Danny followed him, his apprehension mounting as Arty continued to ramble in a cowardly, weak-spirited way he found repulsive. He and Paul may both be submissives, but Paul was the exact opposite of Arty. There was a core of raw strength to Paul that was unshakable. He was powerful because of his submissiveness. Instead of becoming angry and violent to survive his brutal childhood, Paul had simply taught himself to like it. That made him near invincible in Danny’s mind. It was an incredible feat, one Danny had spent a lot of time thinking about over the past few weeks.
Once again he found himself wishing for a chance to take back pushing Paul away, but he couldn’t. Now he was stuck swallowing back the sick dread of raw fear, the taste bitter on his tongue as Arty stopped in front of a door at the end of a long, marbled hallway.
“He won’t talk to us,” Arty explained, his hand on the doorknob. “We figured the hospital was a last resort.”
Danny’s head snapped back, his eyes widening as his body went into flee mode. He was suddenly very afraid of seeing something he couldn’t handle. Instead of bowing to his instincts, Danny shoved Arty aside hard enough that the smaller man stumbled. In comparison to the dim flicker of candlelight, the shock of track lighting had Danny squinting against it as he opened the door himself.
A man he didn’t know was kneeling on the floor, leaning over Paul, whose back was to the door. Danny’s stomach lurched. He turned away because the sight was more than he could take. This made last time look like a paper cut. Someone had literally destroyed Paul’s back.
“W-What…” he started, not even recognizing his own voice as he searched for inner strength to deal with this when the guilt was tearing him up inside.
“Caning,” explained the man who was kneeling next to Paul, obviously understanding the question behind the sputtering horror. “In the right hands it can be a pretty extreme weapon of torture.”
“What the fuck?” Danny choked, turning around, forcing himself to stare at Paul’s back more as punishment to himself than anything. “How could someone let this happen?”
“They were playing with him privately.

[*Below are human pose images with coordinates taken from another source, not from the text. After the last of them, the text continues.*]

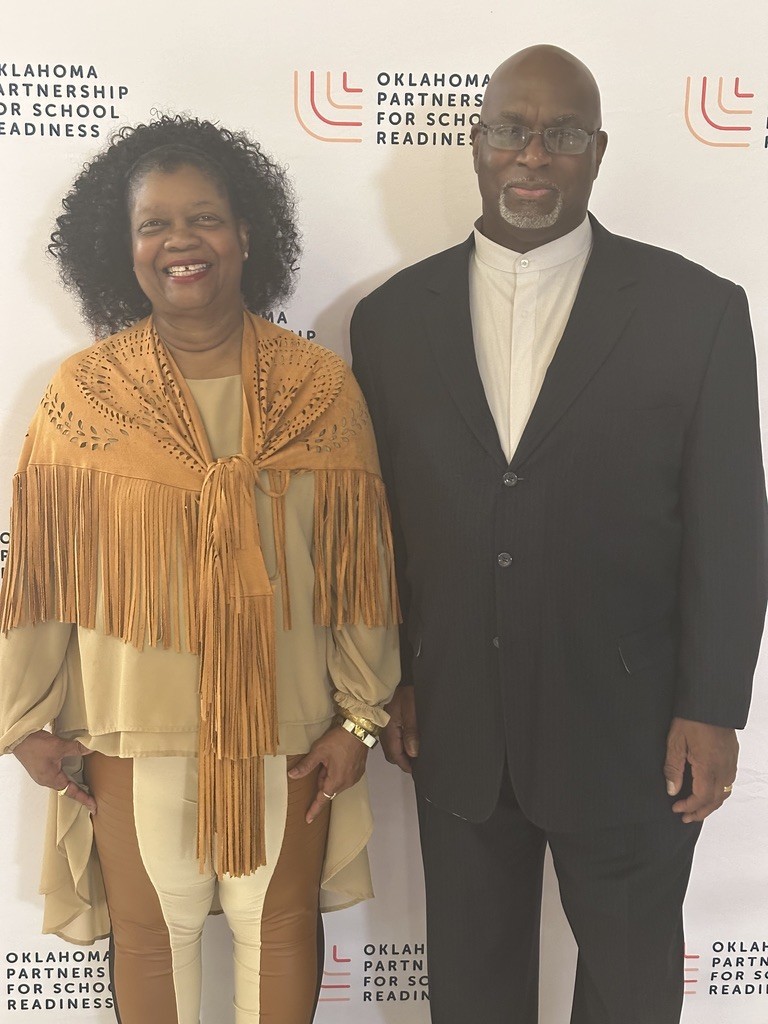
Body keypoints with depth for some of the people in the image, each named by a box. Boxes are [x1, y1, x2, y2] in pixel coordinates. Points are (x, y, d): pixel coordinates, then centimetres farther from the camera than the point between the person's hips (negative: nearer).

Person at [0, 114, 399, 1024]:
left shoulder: (320, 385, -7)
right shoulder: (82, 393, -7)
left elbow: (357, 559, -3)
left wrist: (360, 713, 0)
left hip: (286, 723, 1)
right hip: (133, 724, 0)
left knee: (281, 921, 16)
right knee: (151, 930, 16)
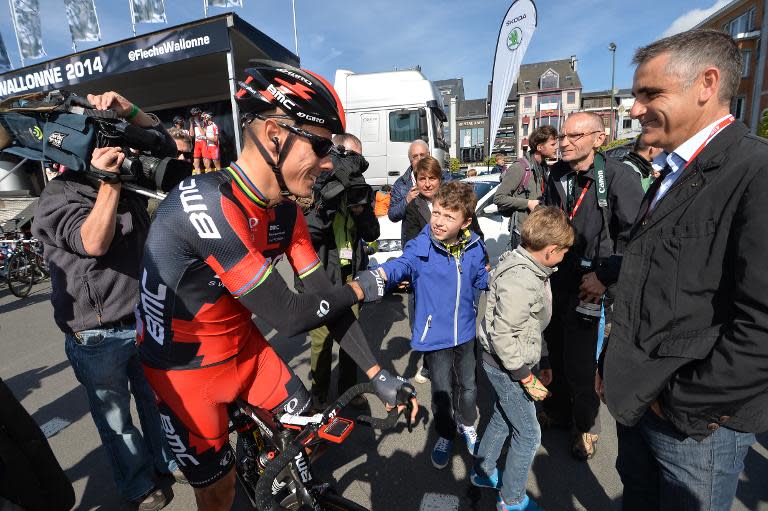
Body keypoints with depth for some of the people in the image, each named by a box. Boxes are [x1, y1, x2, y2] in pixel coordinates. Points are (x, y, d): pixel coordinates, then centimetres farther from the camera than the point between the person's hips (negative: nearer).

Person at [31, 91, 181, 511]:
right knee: (115, 418, 16)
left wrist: (126, 109, -16)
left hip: (145, 319, 5)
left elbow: (164, 145, -1)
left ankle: (167, 461, 45)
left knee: (157, 401, 22)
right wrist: (109, 180, -35)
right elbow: (94, 243, -29)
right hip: (98, 338, -4)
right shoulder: (56, 199, -13)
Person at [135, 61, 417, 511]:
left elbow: (323, 295, -7)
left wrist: (378, 375, -7)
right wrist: (360, 289, -17)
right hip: (184, 368, -5)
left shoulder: (286, 211, -9)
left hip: (243, 347, 6)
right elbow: (289, 316, -33)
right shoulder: (204, 201, -34)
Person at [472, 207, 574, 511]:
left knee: (502, 419, 25)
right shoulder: (519, 280, -29)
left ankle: (482, 472, 46)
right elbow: (503, 336, -27)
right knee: (528, 434, 8)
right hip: (506, 365, -9)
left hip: (511, 362, 9)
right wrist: (527, 378, -18)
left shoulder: (534, 270, 3)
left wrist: (543, 362, 16)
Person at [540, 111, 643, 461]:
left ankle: (585, 424, 32)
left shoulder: (619, 176, -13)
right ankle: (558, 409, 42)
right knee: (556, 351, 19)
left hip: (587, 286, -5)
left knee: (580, 363, 4)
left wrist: (606, 276, -15)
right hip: (554, 280, 6)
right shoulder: (557, 175, 4)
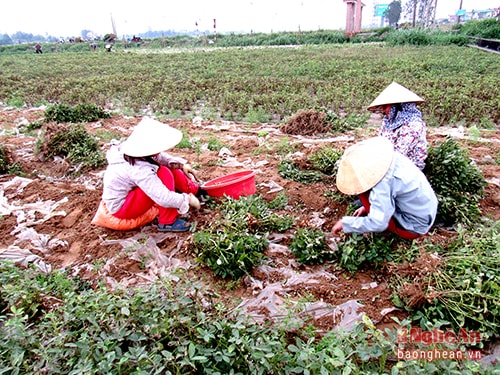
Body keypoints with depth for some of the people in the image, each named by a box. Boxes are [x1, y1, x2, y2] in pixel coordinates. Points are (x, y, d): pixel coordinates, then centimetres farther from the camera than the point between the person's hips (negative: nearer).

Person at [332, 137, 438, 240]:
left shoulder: (384, 182, -32)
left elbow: (377, 223, -32)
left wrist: (345, 223, -19)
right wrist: (368, 207, 13)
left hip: (415, 228, -9)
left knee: (364, 193, -15)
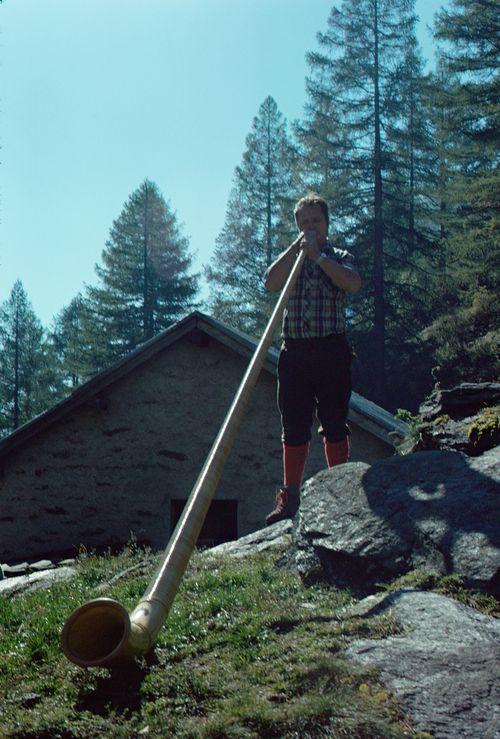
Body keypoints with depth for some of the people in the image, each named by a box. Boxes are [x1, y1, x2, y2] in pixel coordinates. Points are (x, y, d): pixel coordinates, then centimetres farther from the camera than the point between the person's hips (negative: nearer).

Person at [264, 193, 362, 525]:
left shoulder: (340, 257, 9)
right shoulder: (290, 258, 17)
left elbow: (353, 283, -14)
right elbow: (271, 282, -4)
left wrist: (318, 255, -13)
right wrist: (296, 248, -4)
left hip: (332, 350, -2)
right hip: (295, 351, 2)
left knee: (334, 424, 0)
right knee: (294, 427, 3)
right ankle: (289, 497, 6)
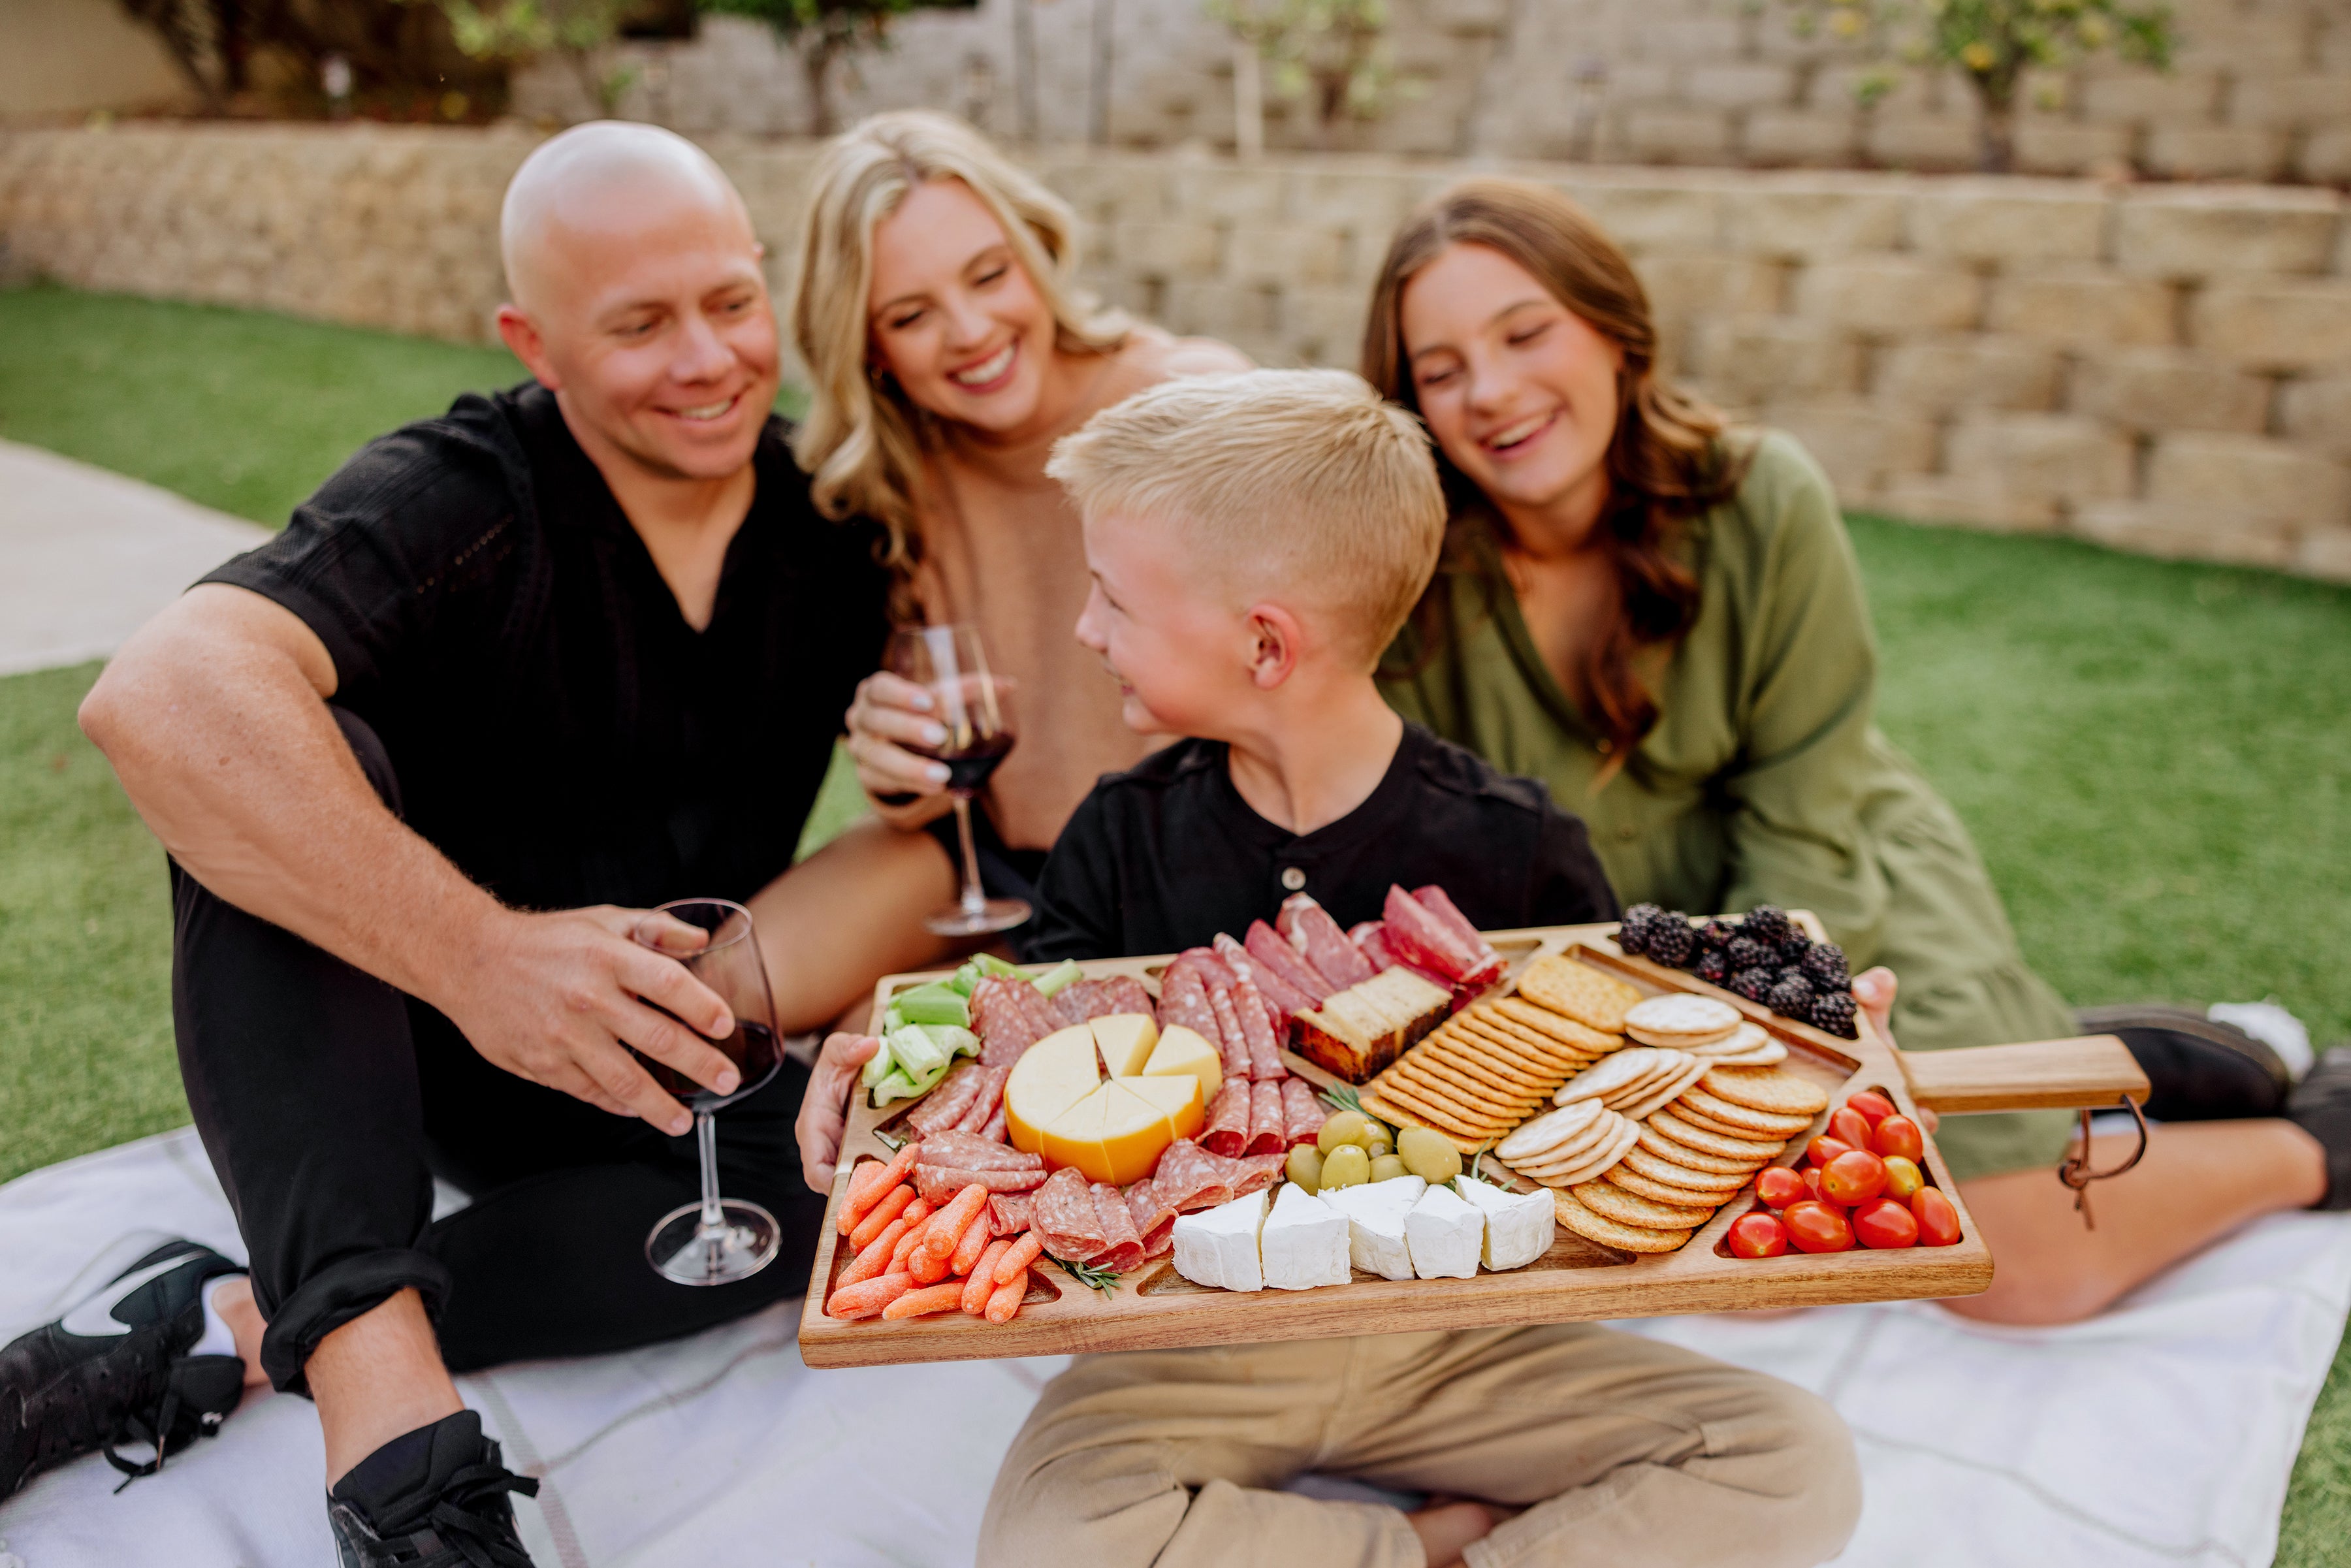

When he passed out, one of the Dommes panicked. No one would have let this happen if they’d been doing a public scene. We didn’t know he was playing with Raven. She’s banned from everywhere, but her friend used her invitation to sneak her in. We usually have some safeguards against things like this.”
“Who are you and why are you touching him?” Danny growled, his mind snapping into a strange survival mode where details and solutions became essential.
“My name is Jason,” he explained, looking up at Danny with warm brown eyes that gleamed with compassion. “I’m a doctor.”
Arty, Danny could give or take, but this man radiated a calming energy Danny immediately trusted. He just had a difficult time wrapping his mind around his title. “You don’t look like a doctor.”
Jason smiled, showing off deep dimples in both cheeks. “We’re allowed to have social lives. I was playing when Arty found me and explained the emergency.”